Q1. Why does DNA migrate towards the anode during electrophoresis?

DNA has a sugar-phosphate backbone. The phosphate groups give DNA a net negative charge. Because opposite charges attract, the negatively charged DNA moves towards the positive electrode (anode).

Q2. What is the role of Ethidium Bromide (EtBr)?

EtBr acts as an intercalating agent. It slides between the nitrogenous base pairs of the DNA double helix. When exposed to UV light, it fluoresces strongly, making the invisible DNA bands visible to the naked eye.

Q3. Why is glycerol added to the DNA loading dye?

Glycerol increases the density of the DNA sample. This ensures that when the sample is pipetted into the well, it sinks heavily to the bottom rather than floating away and dissolving into the running buffer.

Q4. What is the purpose of the TAE or TBE running buffer?

The buffer serves two main purposes: it provides the necessary ions to conduct the electrical current through the gel, and it maintains a stable pH so the DNA does not denature during the run.

Q5. How does the concentration of agarose affect DNA separation?

Agarose creates a porous molecular matrix. A higher concentration of agarose (e.g., 2%) creates smaller pores, which is ideal for separating very small DNA fragments.

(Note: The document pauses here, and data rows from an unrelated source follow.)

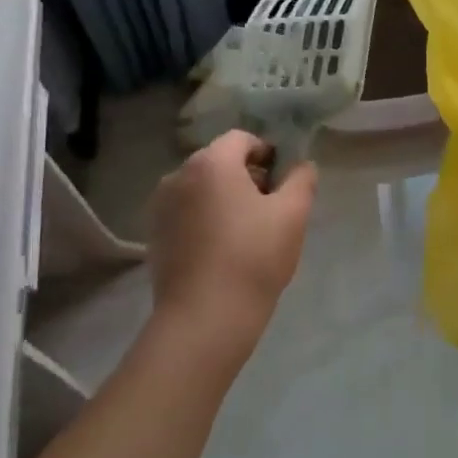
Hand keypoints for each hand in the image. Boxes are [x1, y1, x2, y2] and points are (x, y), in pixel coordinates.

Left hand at [147, 132, 316, 364]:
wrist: (205, 318)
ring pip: (202, 188)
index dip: (268, 153)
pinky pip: (187, 212)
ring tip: (248, 232)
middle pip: (220, 161)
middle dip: (247, 176)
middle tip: (271, 209)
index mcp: (211, 162)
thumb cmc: (253, 257)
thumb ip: (301, 180)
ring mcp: (161, 206)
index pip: (242, 139)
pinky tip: (223, 250)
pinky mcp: (155, 235)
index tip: (283, 182)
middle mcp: (179, 175)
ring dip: (225, 198)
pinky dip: (206, 219)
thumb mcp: (292, 214)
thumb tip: (302, 165)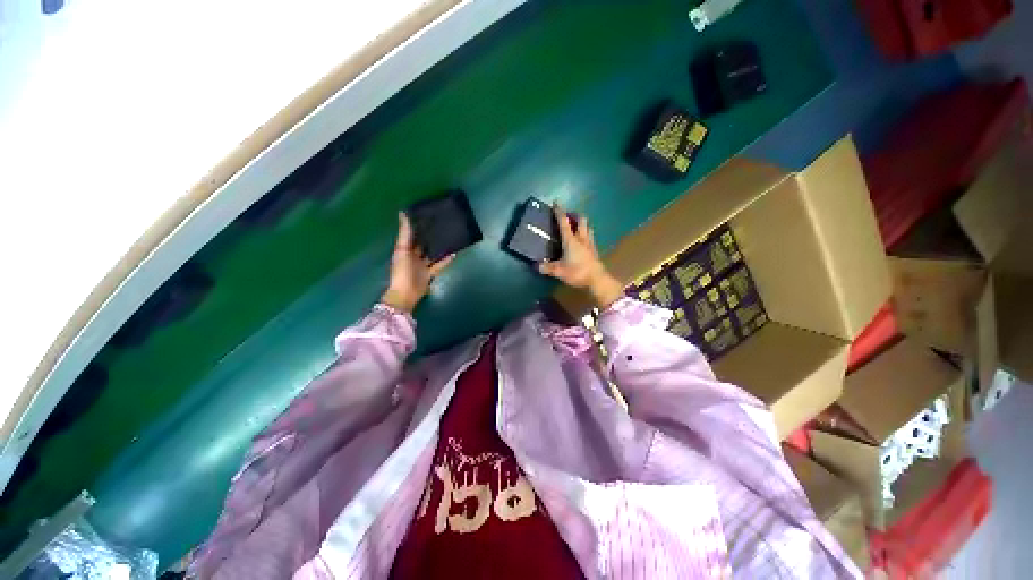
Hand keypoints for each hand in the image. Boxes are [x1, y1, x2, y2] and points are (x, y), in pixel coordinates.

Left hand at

A lower concentration (e.g., 0.8%) creates larger pores, ideal for large DNA fragments.

Q6. What is a "DNA Ladder" and why is it loaded in the first well?

A DNA ladder is a mixture of DNA fragments of known sizes (measured in base pairs, or bp). It acts as a ruler. By comparing the distance your sample traveled against the ladder, you can accurately estimate the size of your DNA fragments.

Q7. Why do we add tracking dyes like Bromophenol Blue?

Because DNA is invisible to the naked eye, tracking dyes are added to monitor the progress of the electrophoresis. The dye migrates ahead of the DNA, letting the researcher know exactly when to turn off the power supply before the DNA runs off the edge of the gel.